(A run of records)
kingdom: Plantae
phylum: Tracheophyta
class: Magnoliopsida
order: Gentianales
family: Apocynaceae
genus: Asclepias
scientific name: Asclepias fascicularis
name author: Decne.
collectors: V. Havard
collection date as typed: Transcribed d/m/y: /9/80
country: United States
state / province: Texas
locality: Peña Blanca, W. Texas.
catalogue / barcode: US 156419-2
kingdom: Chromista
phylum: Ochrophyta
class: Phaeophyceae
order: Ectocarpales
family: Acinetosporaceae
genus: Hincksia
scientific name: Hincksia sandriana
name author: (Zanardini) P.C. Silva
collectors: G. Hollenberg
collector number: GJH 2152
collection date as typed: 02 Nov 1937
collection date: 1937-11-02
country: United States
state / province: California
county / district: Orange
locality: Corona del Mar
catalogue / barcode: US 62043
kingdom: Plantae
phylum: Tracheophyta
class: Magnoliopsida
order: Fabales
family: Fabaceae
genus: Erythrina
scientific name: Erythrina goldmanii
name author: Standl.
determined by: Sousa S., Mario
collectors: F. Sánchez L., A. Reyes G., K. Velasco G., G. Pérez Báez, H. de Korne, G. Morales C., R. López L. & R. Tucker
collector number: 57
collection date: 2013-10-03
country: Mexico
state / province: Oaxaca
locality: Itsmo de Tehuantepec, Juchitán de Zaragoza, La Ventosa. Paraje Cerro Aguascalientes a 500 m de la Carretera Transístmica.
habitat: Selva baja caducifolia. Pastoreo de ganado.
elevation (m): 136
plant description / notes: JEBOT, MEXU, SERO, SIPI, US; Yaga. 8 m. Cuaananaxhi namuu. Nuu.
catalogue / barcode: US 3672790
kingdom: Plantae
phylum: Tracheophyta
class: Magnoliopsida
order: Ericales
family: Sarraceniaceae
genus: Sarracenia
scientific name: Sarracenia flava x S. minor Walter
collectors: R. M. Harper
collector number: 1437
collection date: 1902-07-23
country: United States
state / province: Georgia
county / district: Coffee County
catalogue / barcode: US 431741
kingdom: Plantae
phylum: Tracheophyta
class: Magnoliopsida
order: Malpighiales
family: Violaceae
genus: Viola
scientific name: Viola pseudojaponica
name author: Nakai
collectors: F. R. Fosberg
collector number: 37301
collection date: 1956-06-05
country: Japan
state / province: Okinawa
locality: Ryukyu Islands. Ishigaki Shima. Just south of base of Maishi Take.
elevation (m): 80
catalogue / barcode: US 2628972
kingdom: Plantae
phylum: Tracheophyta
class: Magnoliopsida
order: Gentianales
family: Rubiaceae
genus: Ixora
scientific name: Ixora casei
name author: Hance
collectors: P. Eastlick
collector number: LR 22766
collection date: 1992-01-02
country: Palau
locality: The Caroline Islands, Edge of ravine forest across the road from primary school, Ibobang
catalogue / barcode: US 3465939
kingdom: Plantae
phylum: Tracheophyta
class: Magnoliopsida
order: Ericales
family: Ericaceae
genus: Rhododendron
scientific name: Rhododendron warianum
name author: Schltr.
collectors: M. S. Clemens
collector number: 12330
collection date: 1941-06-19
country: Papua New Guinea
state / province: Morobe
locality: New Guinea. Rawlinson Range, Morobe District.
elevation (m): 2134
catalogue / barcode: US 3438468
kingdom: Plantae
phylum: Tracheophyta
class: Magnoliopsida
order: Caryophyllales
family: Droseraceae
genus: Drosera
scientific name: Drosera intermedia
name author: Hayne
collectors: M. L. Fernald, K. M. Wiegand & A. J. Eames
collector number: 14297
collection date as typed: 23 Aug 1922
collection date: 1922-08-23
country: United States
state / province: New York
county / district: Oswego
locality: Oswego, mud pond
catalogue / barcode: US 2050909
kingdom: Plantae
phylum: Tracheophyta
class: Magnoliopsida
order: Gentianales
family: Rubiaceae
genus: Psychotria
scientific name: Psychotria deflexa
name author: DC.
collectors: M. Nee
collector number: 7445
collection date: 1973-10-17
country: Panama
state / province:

[What you will do] Please copy every one of the rows above word for word.

[Response to the exercise]
kingdom: Plantae
phylum: Tracheophyta
class: Magnoliopsida
order: Gentianales
family: Apocynaceae
genus: Asclepias
scientific name: Asclepias fascicularis
name author: Decne.
collectors: V. Havard
collection date as typed: Transcribed d/m/y: /9/80
country: United States
state / province: Texas
locality: Peña Blanca, W. Texas.
catalogue / barcode: US 156419-2
kingdom: Chromista
phylum: Ochrophyta
class: Phaeophyceae
order: Ectocarpales
family: Acinetosporaceae
genus: Hincksia
scientific name: Hincksia sandriana
name author: (Zanardini) P.C. Silva
collectors: G. Hollenberg
collector number: GJH 2152
collection date as typed: 02 Nov 1937
collection date: 1937-11-02
country: United States
state / province: California
county / district: Orange
locality: Corona del Mar
catalogue / barcode: US 62043
kingdom: Plantae
phylum: Tracheophyta
class: Magnoliopsida
order: Fabales
family: Fabaceae
genus: Erythrina
scientific name: Erythrina goldmanii
name author: Standl.
determined by: Sousa S., Mario
collectors: F. Sánchez L., A. Reyes G., K. Velasco G., G. Pérez Báez, H. de Korne, G. Morales C., R. López L. & R. Tucker
collector number: 57
collection date: 2013-10-03
country: Mexico
state / province: Oaxaca
locality: Itsmo de Tehuantepec, Juchitán de Zaragoza, La Ventosa. Paraje Cerro Aguascalientes a 500 m de la Carretera Transístmica.
habitat: Selva baja caducifolia. Pastoreo de ganado.
elevation (m): 136
plant description / notes: JEBOT, MEXU, SERO, SIPI, US; Yaga. 8 m. Cuaananaxhi namuu. Nuu.
catalogue / barcode: US 3672790
kingdom: Plantae
phylum: Tracheophyta
class: Magnoliopsida
order: Ericales
family: Sarraceniaceae
genus: Sarracenia
scientific name: Sarracenia flava x S. minor Walter
collectors: R. M. Harper
collector number: 1437
collection date: 1902-07-23
country: United States
state / province: Georgia
county / district: Coffee County
catalogue / barcode: US 431741
kingdom: Plantae
phylum: Tracheophyta
class: Magnoliopsida
order: Malpighiales
family: Violaceae
genus: Viola
scientific name: Viola pseudojaponica
name author: Nakai
collectors: F. R. Fosberg
collector number: 37301
collection date: 1956-06-05
country: Japan
state / province: Okinawa
locality: Ryukyu Islands. Ishigaki Shima. Just south of base of Maishi Take.
elevation (m): 80
catalogue / barcode: US 2628972
kingdom: Plantae
phylum: Tracheophyta
class: Magnoliopsida
order: Gentianales
family: Rubiaceae
genus: Ixora
scientific name: Ixora casei
name author: Hance
collectors: P. Eastlick
collector number: LR 22766
collection date: 1992-01-02
country: Palau
locality: The Caroline Islands, Edge of ravine forest across the road from primary school, Ibobang
catalogue / barcode: US 3465939
kingdom: Plantae
phylum: Tracheophyta
class: Magnoliopsida
order: Ericales
family: Ericaceae
genus: Rhododendron
scientific name: Rhododendron warianum
name author: Schltr.
collectors: M. S. Clemens
collector number: 12330
collection date: 1941-06-19
country: Papua New Guinea
state / province: Morobe
locality: New Guinea. Rawlinson Range, Morobe District.
elevation (m): 2134
catalogue / barcode: US 3438468
kingdom: Plantae
phylum: Tracheophyta
class: Magnoliopsida
order: Caryophyllales
family: Droseraceae
genus: Drosera
scientific name: Drosera intermedia
name author: Hayne
collectors: M. L. Fernald, K. M. Wiegand & A. J. Eames
collector number: 14297
collection date as typed: 23 Aug 1922
collection date: 1922-08-23
country: United States
state / province: New York
county / district: Oswego
locality: Oswego, mud pond
catalogue / barcode: US 2050909
kingdom: Plantae
phylum: Tracheophyta
class: Magnoliopsida
order: Gentianales
family: Rubiaceae
genus: Psychotria
scientific name: Psychotria deflexa
name author: DC.
collectors: M. Nee
collector number: 7445
collection date: 1973-10-17
country: Panama
state / province:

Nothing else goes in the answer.